Celle-ci débute le 21 septembre 1792 dès la proclamation de la Ire République, juste après la chute de la monarchie le 10 août précédent. C’est auprès de la Convention nationale, la nouvelle assemblée donc, que certaines communes annoncent vouloir changer de nom. Elles veulent se détacher de la féodalité et de la royauté pour un nom plus républicain.
L’historien Xavier Maréchaux, dans la revue Napoleonica, précise que ce changement s’effectue « moins pour se débarrasser d’une dénomination encombrante que pour marquer leur soutien envers la Révolution ».
C’est à ce moment-là que des villes comme Bourg-la-Reine (Hauts-de-Seine) ou Port-Louis (Morbihan) deviennent respectivement Bourg-l’Égalité et Port-Liberté.
Révolte contre les jacobins
Ce n’est pourtant qu’en octobre 1793 qu’un décret de la Convention enjoint les villes « à se débarrasser de ce qui peut faire référence au « fanatisme », c’est-à-dire à l’Église et au christianisme », précise Xavier Maréchaux.
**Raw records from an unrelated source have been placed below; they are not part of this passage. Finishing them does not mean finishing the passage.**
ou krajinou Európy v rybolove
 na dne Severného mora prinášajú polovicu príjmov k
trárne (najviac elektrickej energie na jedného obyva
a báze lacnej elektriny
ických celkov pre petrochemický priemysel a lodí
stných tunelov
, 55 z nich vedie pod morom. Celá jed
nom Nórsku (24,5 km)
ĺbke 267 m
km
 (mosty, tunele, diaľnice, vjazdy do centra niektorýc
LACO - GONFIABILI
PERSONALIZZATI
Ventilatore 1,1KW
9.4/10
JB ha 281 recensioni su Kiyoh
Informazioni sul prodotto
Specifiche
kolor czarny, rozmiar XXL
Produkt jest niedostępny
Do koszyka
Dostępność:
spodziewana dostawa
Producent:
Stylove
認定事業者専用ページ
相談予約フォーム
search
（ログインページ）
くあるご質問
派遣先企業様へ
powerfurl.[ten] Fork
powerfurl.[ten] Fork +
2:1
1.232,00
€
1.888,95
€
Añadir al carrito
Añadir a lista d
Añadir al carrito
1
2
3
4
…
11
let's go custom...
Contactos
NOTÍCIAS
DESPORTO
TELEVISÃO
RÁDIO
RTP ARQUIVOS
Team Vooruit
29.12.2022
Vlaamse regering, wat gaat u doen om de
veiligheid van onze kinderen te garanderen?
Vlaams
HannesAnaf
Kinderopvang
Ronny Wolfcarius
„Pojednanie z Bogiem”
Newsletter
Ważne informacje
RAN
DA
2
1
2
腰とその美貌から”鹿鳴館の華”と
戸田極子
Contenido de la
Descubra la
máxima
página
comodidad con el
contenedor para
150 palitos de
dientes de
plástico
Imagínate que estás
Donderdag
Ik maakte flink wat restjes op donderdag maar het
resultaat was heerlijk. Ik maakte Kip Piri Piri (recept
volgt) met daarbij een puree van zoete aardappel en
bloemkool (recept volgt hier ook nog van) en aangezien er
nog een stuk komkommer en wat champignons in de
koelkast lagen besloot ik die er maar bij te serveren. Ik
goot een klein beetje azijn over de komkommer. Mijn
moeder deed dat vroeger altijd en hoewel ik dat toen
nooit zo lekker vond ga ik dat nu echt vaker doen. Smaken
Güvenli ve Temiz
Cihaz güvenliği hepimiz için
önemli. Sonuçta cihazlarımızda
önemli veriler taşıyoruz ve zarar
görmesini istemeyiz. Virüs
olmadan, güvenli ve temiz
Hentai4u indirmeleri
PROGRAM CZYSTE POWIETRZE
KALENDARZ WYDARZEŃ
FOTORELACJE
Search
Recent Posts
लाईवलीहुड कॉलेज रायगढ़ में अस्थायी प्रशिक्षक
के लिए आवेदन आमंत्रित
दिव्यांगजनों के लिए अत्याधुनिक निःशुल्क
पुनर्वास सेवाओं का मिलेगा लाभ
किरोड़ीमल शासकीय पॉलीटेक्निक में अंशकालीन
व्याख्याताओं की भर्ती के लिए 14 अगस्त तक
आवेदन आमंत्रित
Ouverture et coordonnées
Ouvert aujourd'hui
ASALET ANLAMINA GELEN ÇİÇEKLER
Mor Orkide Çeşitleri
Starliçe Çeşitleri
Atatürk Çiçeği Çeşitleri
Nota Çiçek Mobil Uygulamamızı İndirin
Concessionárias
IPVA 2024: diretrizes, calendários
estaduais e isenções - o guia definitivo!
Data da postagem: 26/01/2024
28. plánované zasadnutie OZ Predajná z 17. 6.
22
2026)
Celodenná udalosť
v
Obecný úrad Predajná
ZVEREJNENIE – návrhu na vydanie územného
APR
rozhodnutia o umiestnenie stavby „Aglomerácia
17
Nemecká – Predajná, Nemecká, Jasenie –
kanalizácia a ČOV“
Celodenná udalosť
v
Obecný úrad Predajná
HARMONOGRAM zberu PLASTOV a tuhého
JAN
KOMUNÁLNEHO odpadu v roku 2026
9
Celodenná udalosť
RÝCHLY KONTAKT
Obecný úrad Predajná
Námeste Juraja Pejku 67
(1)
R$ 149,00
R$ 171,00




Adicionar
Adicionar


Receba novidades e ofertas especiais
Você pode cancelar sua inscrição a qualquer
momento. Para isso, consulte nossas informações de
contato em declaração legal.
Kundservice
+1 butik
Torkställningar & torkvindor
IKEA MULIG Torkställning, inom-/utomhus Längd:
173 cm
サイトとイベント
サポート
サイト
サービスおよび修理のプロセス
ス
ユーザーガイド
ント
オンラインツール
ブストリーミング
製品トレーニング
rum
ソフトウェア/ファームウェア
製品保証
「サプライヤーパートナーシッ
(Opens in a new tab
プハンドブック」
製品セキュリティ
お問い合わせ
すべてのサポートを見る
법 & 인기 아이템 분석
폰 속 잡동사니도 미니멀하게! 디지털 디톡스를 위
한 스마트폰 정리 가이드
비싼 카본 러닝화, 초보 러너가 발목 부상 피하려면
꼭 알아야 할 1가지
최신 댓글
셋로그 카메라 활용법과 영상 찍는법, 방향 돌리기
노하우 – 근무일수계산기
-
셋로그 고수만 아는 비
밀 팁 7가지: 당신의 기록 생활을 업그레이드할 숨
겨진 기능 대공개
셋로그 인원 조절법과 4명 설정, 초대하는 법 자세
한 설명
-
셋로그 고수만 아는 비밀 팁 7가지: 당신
Cette période, nommée la déchristianisation de l’an II, s’étend jusqu’en juillet 1794.
Durant celle-ci, certains conventionnels montagnards, les armées révolutionnaires parisiennes et des sans-culotte vont chercher à « éradiquer la religion chrétienne ». Et ce, jusque dans les noms des villes en leur retirant les « Saint », « Château », « Castel », « Roi », ou encore « Reine ».
Pourquoi Marseille devient la Ville-sans-nom ?
Et Marseille dans tout ça ? Éternelle rebelle, la ville se révolte contre la Convention Nationale en 1793. Elle s’est également ralliée au mouvement fédéraliste girondin. En punition, Marseille est renommée en force… la « Ville-sans-nom » par les jacobins. « Le nom de Marseille que porte encore cette commune criminelle sera changé (…) Provisoirement, elle restera Sans-nom », précise l’arrêté du 17 nivôse (mois du calendrier révolutionnaire français).
Pas moins de 3 000 villes ont changé de nom pendant la Révolution, ce qui représente 10% des communes. Xavier Maréchaux indique que « près de 10 % d’entre elles n’ont pas repris leur nom de l’Ancien Régime après 1801. Et un tiers de ces communes ont conservé leur nom révolutionnaire ou l’ont repris après 1814 ».
Marseille a pu récupérer son nom près d’un mois plus tard, le 12 février 1794, grâce au député jacobin Étienne-Christophe Maignet. Soucieux d’apaiser les tensions qui régnaient dans la ville, il va également rendre leur liberté à de nombreux suspects et chercher à préserver Marseille de la destruction et de la famine.